Notably, the second embodiment may be easier to manufacture than the first embodiment. In particular, decomposition system 400 may have greater clearances and tolerances than injector 300, which may enable catalyst material 350 to be more easily applied.
In addition, the second embodiment may be enable easier retrofitting for existing machines 100. In particular, decomposition system 400 may be installed in place of an existing supply line between the DEF supply and DEF inlet 310. This may be simpler than replacing an existing lance with a new injector 300 comprising catalyst material 350 or retrofitting the existing lance with catalyst material 350.
In either embodiment, the conversion of urea into ammonia, upstream from the injection point, lowers the risk of urea crystallization and increases the maximum DEF injection rate in aftertreatment system 200. In addition, because the ammonia is consumed as it is created, ammonia does not have to be stored on site (e.g., within machine 100), and there will be minimal ammonia in machine 100 during shutdown or purging.
It will be understood that the benefits and advantages described above may relate to one embodiment or may relate to several embodiments.

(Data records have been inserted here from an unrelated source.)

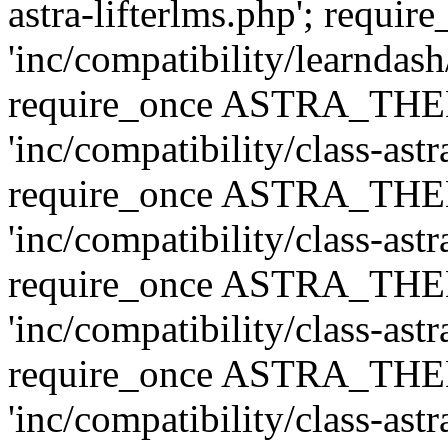
astra-lifterlms.php'; re
'inc/compatibility/learndash
require_once ASTRA_TH
'inc/compatibility/class-ast
require_once ASTRA_TH
'inc/compatibility/class-ast
require_once ASTRA_TH
'inc/compatibility/class-ast
require_once ASTRA_TH
'inc/compatibility/class-ast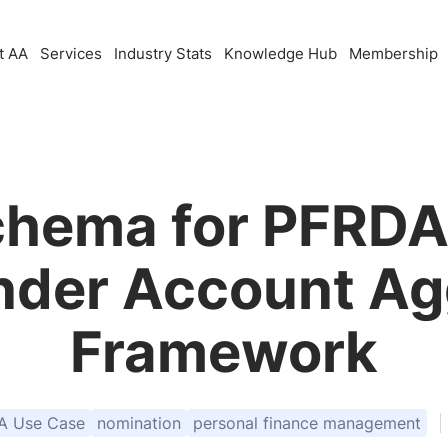
t AA
Services
Industry Stats
Knowledge Hub
Membership
chema for PFRDA 
nder Account Ag
Framework
A Use Case
nomination
personal finance management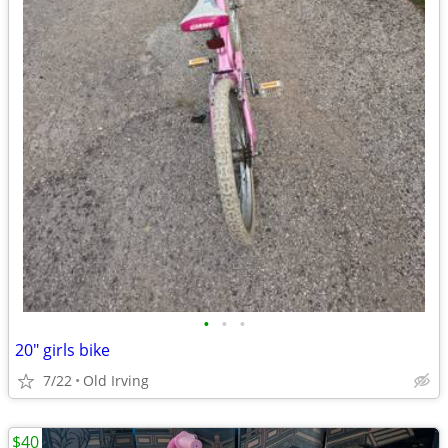
•
•
•
20" girls bike
7/22
Old Irving
$40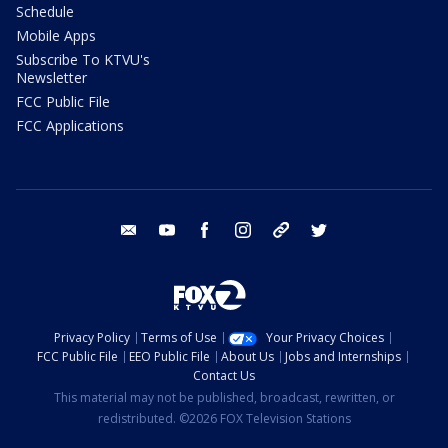
Schedule
Mobile Apps
Subscribe To KTVU's
Newsletter
FCC Public File
FCC Applications
email
youtube
facebook
instagram
tik tok
twitter
Privacy Policy
Terms of Use
Your Privacy Choices
FCC Public File
EEO Public File
About Us
Jobs and Internships
Contact Us
This material may not be published, broadcast, rewritten, or
redistributed. ©2026 FOX Television Stations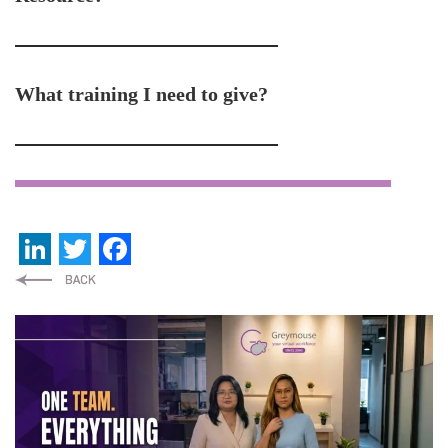
What training I need to give?
LinkedIn
Twitter
Facebook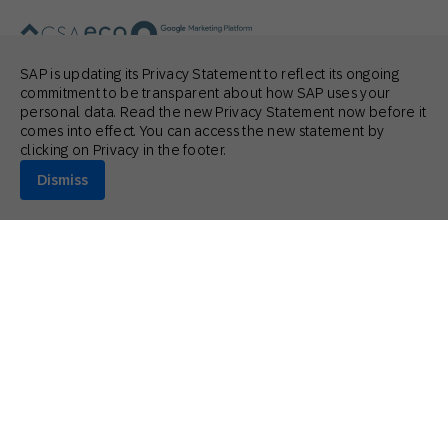
SAP is updating its Privacy Statement to reflect its ongoing
commitment to be transparent about how SAP uses your
personal data. Read the new Privacy Statement now before it
© 2026 SAP Engagement Cloud. All rights reserved.
comes into effect. You can access the new statement by
clicking on Privacy in the footer.
Dismiss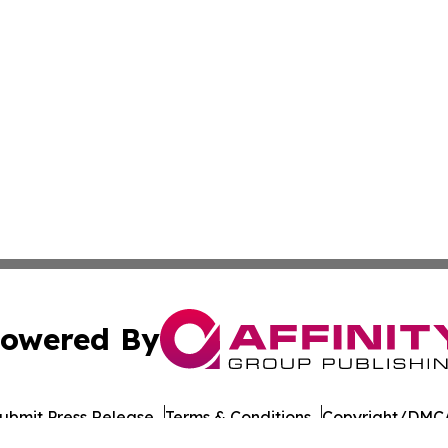
owered By
ubmit Press Release
Terms & Conditions
Copyright/DMCA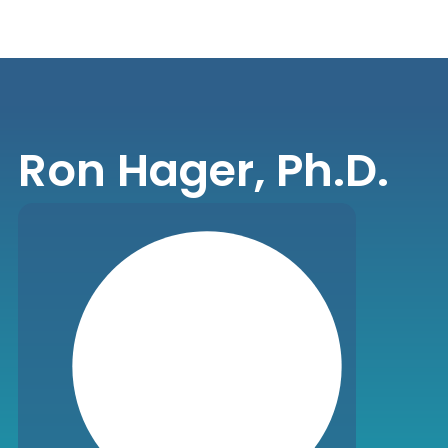
Ron Hager, Ph.D.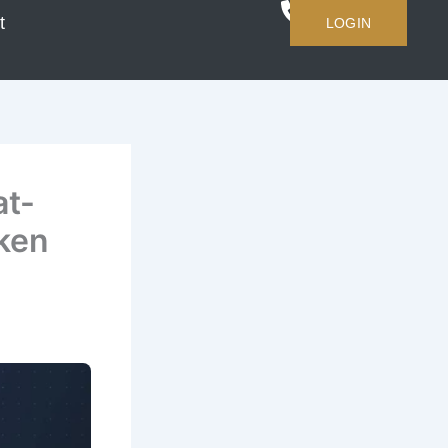
t
LOGIN
at-
ken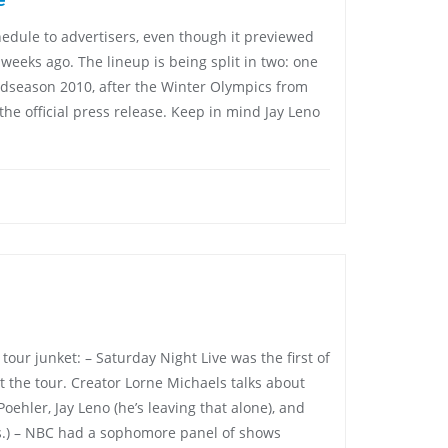
edule to advertisers, even though it previewed
o weeks ago. The lineup is being split in two: one
 midseason 2010, after the Winter Olympics from
the official press release. Keep in mind Jay Leno
our junket: – Saturday Night Live was the first of
t the tour. Creator Lorne Michaels talks about
ehler, Jay Leno (he’s leaving that alone), and
is.) – NBC had a sophomore panel of shows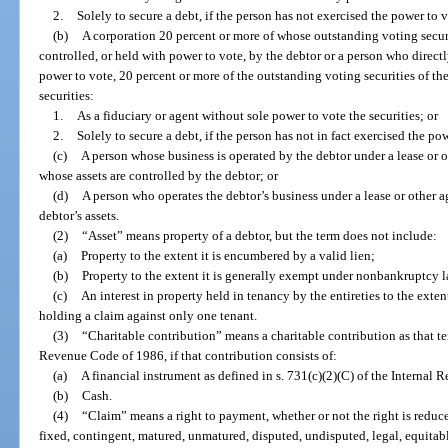
2.
Solely to secure a debt, if the person has not exercised the power to v
(b)
A corporation 20 percent or more of whose outstanding voting securi
controlled, or held with power to vote, by the debtor or a person who directl
power to vote, 20 percent or more of the outstanding voting securities of th
securities:
1.
As a fiduciary or agent without sole power to vote the securities; or
2.
Solely to secure a debt, if the person has not in fact exercised the po
(c)
A person whose business is operated by the debtor under a lease or ot
whose assets are controlled by the debtor; or
(d)
A person who operates the debtor’s business under a lease or other ag
debtor’s assets.
(2)
“Asset” means property of a debtor, but the term does not include:
(a)
Property to the extent it is encumbered by a valid lien;
(b)
Property to the extent it is generally exempt under nonbankruptcy l
(c)
An interest in property held in tenancy by the entireties to the extent
holding a claim against only one tenant.
(3)
“Charitable contribution” means a charitable contribution as that ter
Revenue Code of 1986, if that contribution consists of:
(a)
A financial instrument as defined in s. 731(c)(2)(C) of the Internal
(b)
Cash.
(4)
“Claim” means a right to payment, whether or not the right is reduc
fixed, contingent, matured, unmatured, disputed, undisputed, legal, equitabl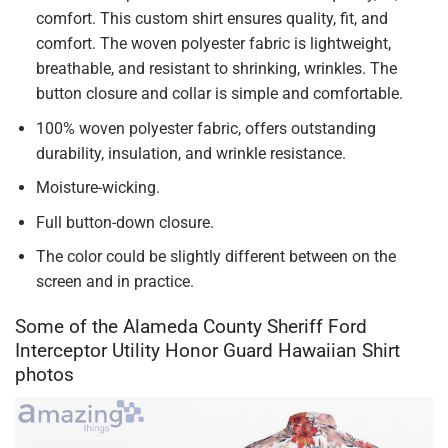
comfort. This custom shirt ensures quality, fit, and
comfort. The woven polyester fabric is lightweight,
breathable, and resistant to shrinking, wrinkles. The
button closure and collar is simple and comfortable.
100% woven polyester fabric, offers outstanding
durability, insulation, and wrinkle resistance.
Moisture-wicking.
Full button-down closure.
The color could be slightly different between on the
screen and in practice.
Some of the Alameda County Sheriff Ford
Interceptor Utility Honor Guard Hawaiian Shirt
photos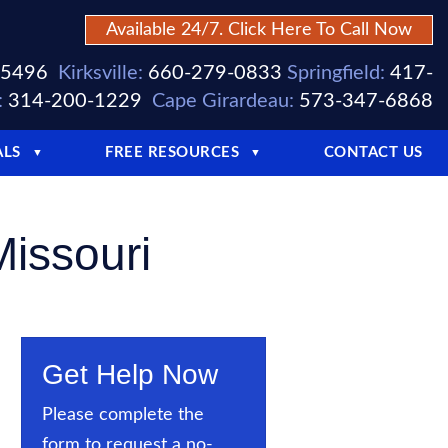
Available 24/7. Click Here To Call Now
-5496
Kirksville:
660-279-0833
Springfield:
417-
:
314-200-1229
Cape Girardeau:
573-347-6868
ALS
FREE RESOURCES
CONTACT US
▼
▼
Missouri
Get Help Now
Please complete the
form to request a no-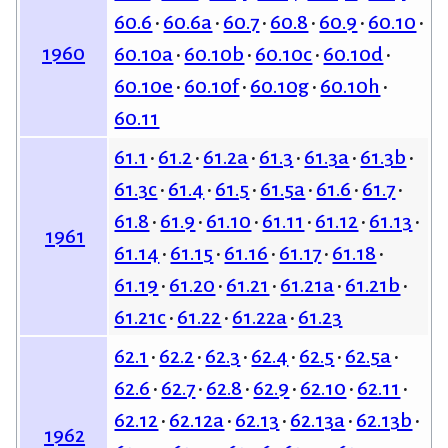
60.6
60.6a
60.7
60.8
60.9
60.10
1960
60.10a
60.10b
60.10c
60.10d
60.10e
60.10f
60.10g
60.10h
60.11
61.1
61.2
61.2a
61.3
61.3a
61.3b
61.3c
61.4
61.5
61.5a
61.6
61.7
61.8
61.9
61.10
61.11
61.12
61.13
1961
61.14
61.15
61.16
61.17
61.18
61.19
61.20
61.21
61.21a
61.21b
61.21c
61.22
61.22a
61.23
62.1
62.2
62.3
62.4
62.5
62.5a
62.6
62.7
62.8
62.9
62.10
62.11
62.12
62.12a
62.13
62.13a
62.13b
1962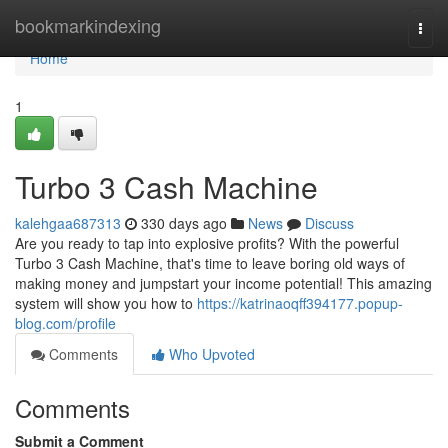
Home
bookmarkindexing
Togg
navi
Home
1
Turbo 3 Cash Machine
kalehgaa687313
330 days ago
News
Discuss
Are you ready to tap into explosive profits? With the powerful
Turbo 3 Cash Machine, that's time to leave boring old ways of
making money and jumpstart your income potential! This amazing
system will show you how to
https://katrinaoqff394177.popup-
blog.com/profile
Comments
Who Upvoted
Comments
Submit a Comment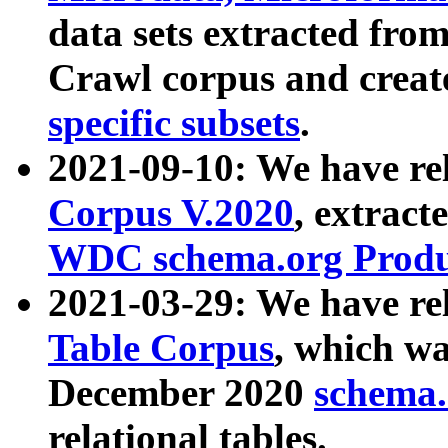
data sets extracted fr
Crawl corpus and creat
specific subsets
.
2021-09-10: We have re
Corpus V.2020
, extract
WDC schema.org Produc
2021-03-29: We have r
Table Corpus
, which wa
December 2020
schema.o
relational tables.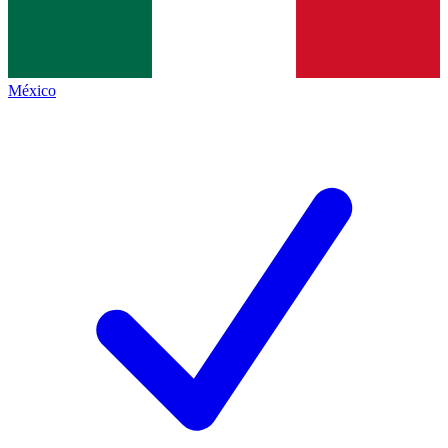
México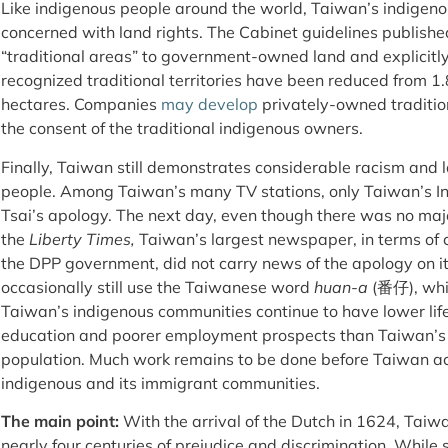
Like indigenous people around the world, Taiwan’s indigeno
concerned with land rights. The Cabinet guidelines publishe
“traditional areas” to government-owned land and explicitly
recognized traditional territories have been reduced from 1.
hectares. Companies
may develop
privately-owned traditio
the consent of the traditional indigenous owners.
Finally, Taiwan still demonstrates considerable racism and la
people. Among Taiwan’s many TV stations, only Taiwan’s I
Tsai’s apology. The next day, even though there was no maj
the
Liberty Times,
Taiwan’s largest newspaper, in terms of c
the DPP government, did not carry news of the apology on its
occasionally still use the Taiwanese word
huan-a
(番仔), whi
Taiwan’s indigenous communities continue to have lower lif
education and poorer employment prospects than Taiwan’s
population. Much work remains to be done before Taiwan ac
indigenous and its immigrant communities.
The main point:
With the arrival of the Dutch in 1624, Taiw
nearly four centuries of prejudice and discrimination. Whil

Aspects described in connection with one embodiment are intended to be able to be used with the other embodiments. Any explanation in connection with one embodiment applies to similar features of the other embodiments, and elements of multiple embodiments can be combined to form other embodiments. The embodiments are not limited to those that solve any or all of the stated problems or those that have any or all of the stated benefits and advantages.
The preceding detailed description is merely exemplary in nature and is not intended to limit the invention or the application and uses of the invention. The described embodiments are not limited to usage in conjunction with a particular type of apparatus. Hence, although the present embodiments are, for convenience of explanation, depicted and described as being implemented in the aftertreatment system for the exhaust of a diesel engine, it will be appreciated that it can be implemented in various other types of systems and/or for other types of fuels, and in various other environments. Furthermore, there is no intention to be bound by any theory presented in any preceding section. It is also understood that the illustrations may include exaggerated dimensions and graphical representation to better illustrate the referenced items shown, and are not considered limiting unless expressly stated as such.